Las musas piden que vuelva a
contar historias que todos conocemos, historias distorsionadas por hombres
antiguos que no comprendieron los mensajes de los dioses. Hoy hablaré de Ícaro
y Apolo y de cómo la hija del arquitecto del Laberinto de Creta, porque Ícaro
era mujer, fue amada y olvidada por el dios solar.
Recién
abandonados los laberintos mentales que creó su padre al servicio de Minos, laberintos
neurolingüísticos tras laberintos emocionales, Ícaro vio pasar a su amado. Aurora,
la de rosados dedos, se lo había advertido: Apolo pasa por este mismo cielo,
cuatro hermosos corceles tiran de su carro. Si continuas volando en esa
dirección se encontrarán al mediodía. E
Ícaro avanzó dejando atrás al que culpaba de la separación con su amado. Su
padre había sido condenado al mismo castigo que una bestia antropófaga para la
que diseñó sus tres últimos laberintos, sería su guardián.
Y,
aunque Helios le propuso a su amada huir juntos ella se rehusó:
—Es tiempo de
que vuelva al Olimpo con los míos, esta apariencia humana es temporal, es hora
de que asciendas conmigo como corresponde.
—No
puedo, mi padre ha sido condenado, y he de seguir su destino. No puedo ser una
diosa mientras él sufre el mismo castigo que el Minotauro. Debo ayudarle, estar
con él, apoyarlo. Es mi padre.
Gritó
su nombre, pero Apolo no volvió atrás. Solo pudo ver la espalda de su amado que
se alejaba velozmente. Ella tenía alas, bien podía aprovechar una corriente de
aire e ir tras él y alcanzarlo, ahora podía acompañarlo en el carro a dónde
quisiera. Lucía distinto, pero sin duda era él. Su padre le había advertido que
si un dios le daba la espalda no habría nada que hacer, pero era diferente. Él
era diferente, podría darle nuevas oportunidades, finalmente ella había
abandonado a su padre.
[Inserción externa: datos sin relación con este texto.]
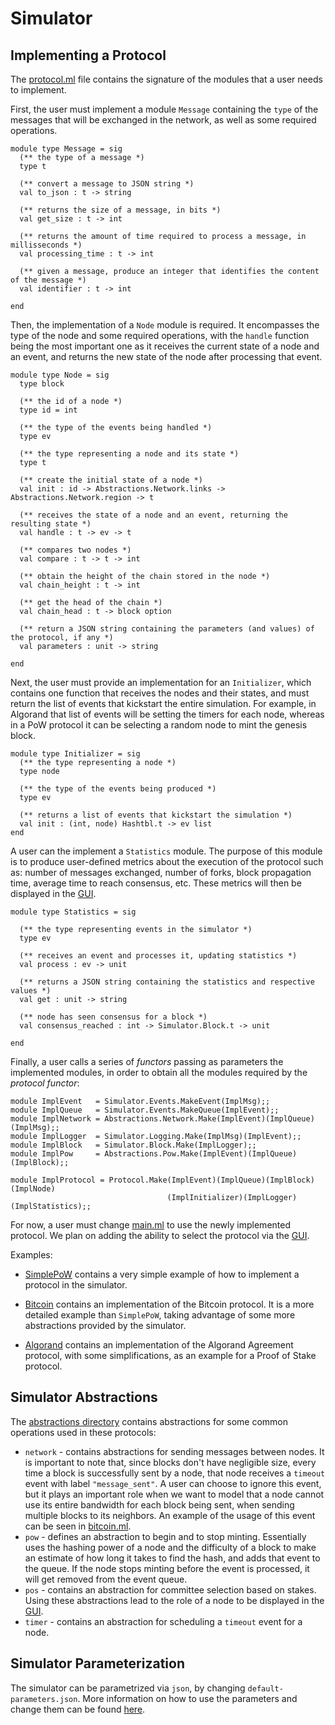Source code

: # Simulator



## Implementing a Protocol

The [protocol.ml](/simulator/impl/protocol.ml) file contains the signature of the modules that a user needs to implement. 


First, the user must implement a module ```Message``` containing the ```type``` of the messages that will be exchanged in the network, as well as some required operations.


```
module type Message = sig
  (** the type of a message *)
  type t

  (** convert a message to JSON string *)
  val to_json : t -> string

  (** returns the size of a message, in bits *)
  val get_size : t -> int

  (** returns the amount of time required to process a message, in millisseconds *)
  val processing_time : t -> int

  (** given a message, produce an integer that identifies the content of the message *)
  val identifier : t -> int

end
```

Then, the implementation of a ```Node``` module is required. It encompasses the type of the node and some required operations, with the ```handle``` function being the most important one as it receives the current state of a node and an event, and returns the new state of the node after processing that event.

```
module type Node = sig
  type block

  (** the id of a node *)
  type id = int

  (** the type of the events being handled *)
  type ev

  (** the type representing a node and its state *)
  type t

  (** create the initial state of a node *)
  val init : id -> Abstractions.Network.links -> Abstractions.Network.region -> t

  (** receives the state of a node and an event, returning the resulting state *)
  val handle : t -> ev -> t

  (** compares two nodes *)
  val compare : t -> t -> int

  (** obtain the height of the chain stored in the node *)
  val chain_height : t -> int

  (** get the head of the chain *)
  val chain_head : t -> block option

  (** return a JSON string containing the parameters (and values) of the protocol, if any *)
  val parameters : unit -> string

end
```

Next, the user must provide an implementation for an ```Initializer```, which contains one function that receives the nodes and their states, and must return the list of events that kickstart the entire simulation. For example, in Algorand that list of events will be setting the timers for each node, whereas in a PoW protocol it can be selecting a random node to mint the genesis block.

```
module type Initializer = sig
  (** the type representing a node *)
  type node

  (** the type of the events being produced *)
  type ev

  (** returns a list of events that kickstart the simulation *)
  val init : (int, node) Hashtbl.t -> ev list
end
```

A user can the implement a ```Statistics``` module. The purpose of this module is to produce user-defined metrics about the execution of the protocol such as: number of messages exchanged, number of forks, block propagation time, average time to reach consensus, etc. These metrics will then be displayed in the [GUI](/visualizer).

```
module type Statistics = sig

  (** the type representing events in the simulator *)
  type ev

  (** receives an event and processes it, updating statistics *)
  val process : ev -> unit

  (** returns a JSON string containing the statistics and respective values *)
  val get : unit -> string

  (** node has seen consensus for a block *)
  val consensus_reached : int -> Simulator.Block.t -> unit

end
```

Finally, a user calls a series of *functors* passing as parameters the implemented modules, in order to obtain all the modules required by the *protocol functor*:

```
module ImplEvent   = Simulator.Events.MakeEvent(ImplMsg);;
module ImplQueue   = Simulator.Events.MakeQueue(ImplEvent);;
module ImplNetwork = Abstractions.Network.Make(ImplEvent)(ImplQueue)(ImplMsg);;
module ImplLogger  = Simulator.Logging.Make(ImplMsg)(ImplEvent);;
module ImplBlock   = Simulator.Block.Make(ImplLogger);;
module ImplPow     = Abstractions.Pow.Make(ImplEvent)(ImplQueue)(ImplBlock);;

module ImplProtocol = Protocol.Make(ImplEvent)(ImplQueue)(ImplBlock)(ImplNode)
                                   (ImplInitializer)(ImplLogger)(ImplStatistics);;
```

For now, a user must change [main.ml](/simulator/bin/main.ml) to use the newly implemented protocol. We plan on adding the ability to select the protocol via the [GUI](/visualizer).

Examples:

- [SimplePoW](/simulator/impl/simplePoW.ml) contains a very simple example of how to implement a protocol in the simulator. 

- [Bitcoin](/simulator/impl/bitcoin.ml) contains an implementation of the Bitcoin protocol. It is a more detailed example than ```SimplePoW```, taking advantage of some more abstractions provided by the simulator.

- [Algorand](/simulator/impl/algorand.ml) contains an implementation of the Algorand Agreement protocol, with some simplifications, as an example for a Proof of Stake protocol.


## Simulator Abstractions


The [abstractions directory](/simulator/abstractions) contains abstractions for some common operations used in these protocols:

- ```network``` - contains abstractions for sending messages between nodes. It is important to note that, since blocks don't have negligible size, every time a block is successfully sent by a node, that node receives a ```timeout``` event with label ```"message_sent"```. A user can choose to ignore this event, but it plays an important role when we want to model that a node cannot use its entire bandwidth for each block being sent, when sending multiple blocks to its neighbors. An example of the usage of this event can be seen in [bitcoin.ml](/simulator/impl/bitcoin.ml).
- ```pow``` - defines an abstraction to begin and to stop minting. Essentially uses the hashing power of a node and the difficulty of a block to make an estimate of how long it takes to find the hash, and adds that event to the queue. If the node stops minting before the event is processed, it will get removed from the event queue.
- ```pos``` - contains an abstraction for committee selection based on stakes. Using these abstractions lead to the role of a node to be displayed in the [GUI](/visualizer).
- ```timer``` - contains an abstraction for scheduling a ```timeout``` event for a node.


## Simulator Parameterization


The simulator can be parametrized via ```json```, by changing ```default-parameters.json```. More information on how to use the parameters and change them can be found [here](/visualizer/README.md).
Habían escapado juntos, pero llegado el momento se había
marchado por su cuenta para encontrarse con él.
Se
acercó lo suficiente para creer que gritando obtendría una respuesta, la cera
con la que su padre había unido las plumas de sus alas se derretía, temía caer
sobre el mar antes de ser escuchada. Gritó más fuerte, se le ocurrió que
abrazándolo, que si llegaba a besar su espalda él recordaría, la llevaría en
sus brazos a todas partes y serían felices en el Olimpo.
Voló
y gritó, pero él no escuchaba. Sus alas, cada vez más ligeras, no podían
competir con los veloces corceles de fuego y él se iba alejando y alejando. No
pudo oírla caer al mar y ella sintió que
de algún modo extraño él había presentido su muerte cuando se separaron.
Que apenas ascendió la había visto morir, antes incluso de escapar del
laberinto, mientras recorría pasajes una y otra vez y él era coronado con
laureles. Él con sus divinos dones de
oráculo había profetizado su muerte y hace mucho la había olvidado.